What is being asked: Reproduce the material below from the line that contains "Romsdalen | 1797" through the line that contains "normal -> bold", including both of those lines and nothing else.

Material supplied:
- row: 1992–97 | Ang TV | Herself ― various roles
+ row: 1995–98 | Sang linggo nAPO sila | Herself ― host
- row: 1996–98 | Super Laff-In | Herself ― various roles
---
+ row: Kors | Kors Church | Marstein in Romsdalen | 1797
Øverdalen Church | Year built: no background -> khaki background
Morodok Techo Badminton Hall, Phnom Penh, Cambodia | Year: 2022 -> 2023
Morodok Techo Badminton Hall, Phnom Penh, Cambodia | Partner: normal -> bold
* * *
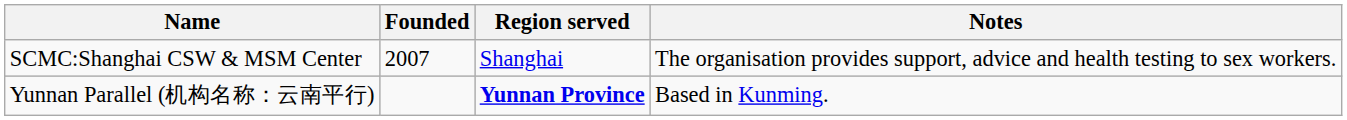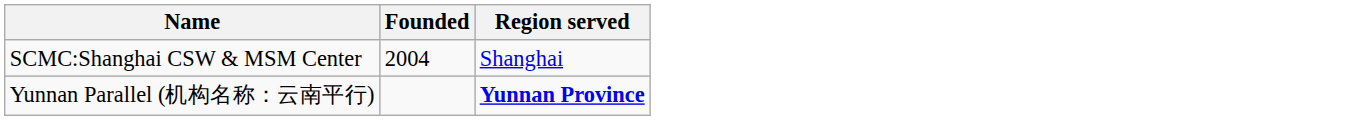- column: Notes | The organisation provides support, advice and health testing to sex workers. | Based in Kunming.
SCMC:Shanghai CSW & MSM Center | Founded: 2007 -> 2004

Task solution:
+ row: Kors | Kors Church | Marstein in Romsdalen | 1797
Øverdalen Church | Year built: no background -> khaki background
Morodok Techo Badminton Hall, Phnom Penh, Cambodia | Year: 2022 -> 2023
Morodok Techo Badminton Hall, Phnom Penh, Cambodia | Partner: normal -> bold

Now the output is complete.